Last week, starting 1/23/2023, we heard Governor Kemp’s State of the State address. A few things stood out for me.


Governor Kemp seeks to dedicate an additional $1.9 billion in the current and upcoming budgets solely for education needs, including fully funding the Quality Basic Education formula and Hope scholarship. In addition, the Governor is seeking an additional $2,000 pay raise in the FY 2024 budget for teachers and certified school personnel.

I’m pleased the Governor wants to finally full fund education to meet the Quality Basic Education formula (QBE). These are good first steps. However, what concerns me is that the QBE formula was last updated in 1984 so we are funding schools in 2023 with 1984 standards.  It would be better to update the standards and fully fund education in line with the needs of the 21st century.

It’s also good give a pay raise to certified school personnel.  However, there are a lot of school employees who are not certified whom we need to keep, such as bus drivers and other support personnel.  The schools would not function efficiently or at all without these employees and we must not forget these vital people.


The Governor went on to outline his plan to address the growing needs of our health care workforce.
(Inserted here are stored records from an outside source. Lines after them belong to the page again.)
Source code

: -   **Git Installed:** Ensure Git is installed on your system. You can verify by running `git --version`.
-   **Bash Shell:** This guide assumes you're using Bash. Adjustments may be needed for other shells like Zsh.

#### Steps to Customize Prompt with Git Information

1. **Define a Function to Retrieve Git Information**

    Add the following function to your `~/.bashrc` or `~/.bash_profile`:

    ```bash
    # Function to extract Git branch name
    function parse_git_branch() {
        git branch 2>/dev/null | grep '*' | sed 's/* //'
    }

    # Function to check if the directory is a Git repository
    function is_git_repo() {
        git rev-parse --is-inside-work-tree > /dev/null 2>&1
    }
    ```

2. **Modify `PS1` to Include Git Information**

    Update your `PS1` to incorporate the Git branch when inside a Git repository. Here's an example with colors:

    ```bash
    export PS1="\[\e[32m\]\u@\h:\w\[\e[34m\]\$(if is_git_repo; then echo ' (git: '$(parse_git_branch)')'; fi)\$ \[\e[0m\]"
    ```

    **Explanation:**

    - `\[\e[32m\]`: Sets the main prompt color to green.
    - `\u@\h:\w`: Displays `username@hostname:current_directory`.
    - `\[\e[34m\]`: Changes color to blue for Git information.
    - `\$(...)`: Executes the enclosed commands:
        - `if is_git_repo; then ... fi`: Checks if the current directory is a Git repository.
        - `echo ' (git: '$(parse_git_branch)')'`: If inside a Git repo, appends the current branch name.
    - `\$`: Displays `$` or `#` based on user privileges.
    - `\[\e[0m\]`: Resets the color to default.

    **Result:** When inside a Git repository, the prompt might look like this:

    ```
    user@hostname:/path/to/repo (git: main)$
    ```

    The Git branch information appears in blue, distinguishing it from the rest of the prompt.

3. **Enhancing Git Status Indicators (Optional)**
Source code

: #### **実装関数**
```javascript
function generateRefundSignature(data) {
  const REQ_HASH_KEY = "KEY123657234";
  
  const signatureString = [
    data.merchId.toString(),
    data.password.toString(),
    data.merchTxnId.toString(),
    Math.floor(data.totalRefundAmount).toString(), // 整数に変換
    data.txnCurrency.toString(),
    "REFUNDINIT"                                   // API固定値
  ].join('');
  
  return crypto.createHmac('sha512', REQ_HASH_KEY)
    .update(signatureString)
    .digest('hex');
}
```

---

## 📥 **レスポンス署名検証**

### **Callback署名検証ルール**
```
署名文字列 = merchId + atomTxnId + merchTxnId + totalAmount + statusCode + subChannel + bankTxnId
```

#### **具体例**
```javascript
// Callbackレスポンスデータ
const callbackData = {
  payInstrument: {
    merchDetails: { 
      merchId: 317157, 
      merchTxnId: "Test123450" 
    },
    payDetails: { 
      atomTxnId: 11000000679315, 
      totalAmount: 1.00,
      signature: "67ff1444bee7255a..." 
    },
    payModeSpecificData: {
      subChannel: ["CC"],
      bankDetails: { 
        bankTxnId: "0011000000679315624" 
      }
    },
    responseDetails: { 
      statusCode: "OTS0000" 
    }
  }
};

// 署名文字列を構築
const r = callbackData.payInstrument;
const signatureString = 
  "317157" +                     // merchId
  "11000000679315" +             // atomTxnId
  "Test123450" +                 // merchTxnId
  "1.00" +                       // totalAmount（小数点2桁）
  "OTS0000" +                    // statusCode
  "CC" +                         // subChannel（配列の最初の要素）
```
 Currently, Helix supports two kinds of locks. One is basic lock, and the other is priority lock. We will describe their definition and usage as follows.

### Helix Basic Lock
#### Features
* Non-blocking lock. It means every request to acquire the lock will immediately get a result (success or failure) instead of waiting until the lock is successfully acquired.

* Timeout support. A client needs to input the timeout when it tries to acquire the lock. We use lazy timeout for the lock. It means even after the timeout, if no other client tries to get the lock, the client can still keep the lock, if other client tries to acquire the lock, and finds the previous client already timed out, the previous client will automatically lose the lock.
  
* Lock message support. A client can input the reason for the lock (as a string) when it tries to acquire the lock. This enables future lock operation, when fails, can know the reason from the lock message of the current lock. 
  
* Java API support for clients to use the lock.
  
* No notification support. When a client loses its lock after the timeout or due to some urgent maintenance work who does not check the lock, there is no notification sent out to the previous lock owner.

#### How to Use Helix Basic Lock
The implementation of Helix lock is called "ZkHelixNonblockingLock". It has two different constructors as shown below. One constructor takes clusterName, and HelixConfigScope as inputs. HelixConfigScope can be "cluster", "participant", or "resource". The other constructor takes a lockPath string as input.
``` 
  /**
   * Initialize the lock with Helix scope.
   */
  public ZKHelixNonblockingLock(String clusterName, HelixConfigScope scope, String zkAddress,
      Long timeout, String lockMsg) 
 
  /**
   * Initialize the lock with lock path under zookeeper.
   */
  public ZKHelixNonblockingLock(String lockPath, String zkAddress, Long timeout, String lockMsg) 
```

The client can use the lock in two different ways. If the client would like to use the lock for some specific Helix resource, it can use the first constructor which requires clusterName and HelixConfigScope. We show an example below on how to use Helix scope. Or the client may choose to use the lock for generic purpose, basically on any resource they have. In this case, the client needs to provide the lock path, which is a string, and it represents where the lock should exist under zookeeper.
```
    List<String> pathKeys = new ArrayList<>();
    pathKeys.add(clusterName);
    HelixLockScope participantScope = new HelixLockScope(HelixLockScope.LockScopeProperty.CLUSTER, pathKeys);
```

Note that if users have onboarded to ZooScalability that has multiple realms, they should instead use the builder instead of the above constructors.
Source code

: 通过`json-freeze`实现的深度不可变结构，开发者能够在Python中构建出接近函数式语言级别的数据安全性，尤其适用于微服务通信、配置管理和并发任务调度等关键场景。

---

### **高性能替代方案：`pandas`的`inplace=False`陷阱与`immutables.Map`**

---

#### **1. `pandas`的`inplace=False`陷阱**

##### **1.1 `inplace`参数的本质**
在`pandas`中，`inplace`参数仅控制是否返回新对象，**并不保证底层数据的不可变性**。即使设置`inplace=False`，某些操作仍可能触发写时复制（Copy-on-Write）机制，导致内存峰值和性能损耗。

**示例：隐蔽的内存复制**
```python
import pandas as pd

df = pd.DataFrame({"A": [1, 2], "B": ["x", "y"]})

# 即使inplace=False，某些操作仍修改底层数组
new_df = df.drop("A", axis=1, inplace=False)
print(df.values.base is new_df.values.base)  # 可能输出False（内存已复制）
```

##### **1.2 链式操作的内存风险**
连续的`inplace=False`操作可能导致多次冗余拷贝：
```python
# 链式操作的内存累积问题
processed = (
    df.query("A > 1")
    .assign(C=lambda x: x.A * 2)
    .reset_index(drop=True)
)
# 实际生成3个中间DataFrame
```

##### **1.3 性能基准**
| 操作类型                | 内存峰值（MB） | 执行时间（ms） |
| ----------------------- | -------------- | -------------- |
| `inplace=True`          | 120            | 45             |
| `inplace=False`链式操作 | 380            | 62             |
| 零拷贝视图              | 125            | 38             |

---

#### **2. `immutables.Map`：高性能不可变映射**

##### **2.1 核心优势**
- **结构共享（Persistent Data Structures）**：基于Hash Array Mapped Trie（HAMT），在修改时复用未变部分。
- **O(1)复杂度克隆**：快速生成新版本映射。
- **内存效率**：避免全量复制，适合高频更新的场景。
During his address, the governor shared that 67 counties in Georgia have less than 10 physicians operating within county lines, and the state’s nursing shortage continues to impact our health care system. As such, the governor proposed allocating more than $4.5 million in the state budget for loan repayment programs to recruit and retain health care workers here in Georgia. He also urged the General Assembly to fund 102 additional residency slots at hospitals across the state by investing $1.7 million in the state budget, and these new slots would exceed the initial goal for the state’s residency program.

I’m glad the governor is doing this and I’m glad he understands there are problems in health care especially in rural areas.  Know what would help fix this?  Expanding Medicaid!  And what is even better is that we would get federal funding to do so. Rural healthcare is in such a bad predicament because we didn’t expand Medicaid. States that have expanded Medicaid have dramatically lowered their uninsured rates which rural hospitals and doctors stay in business.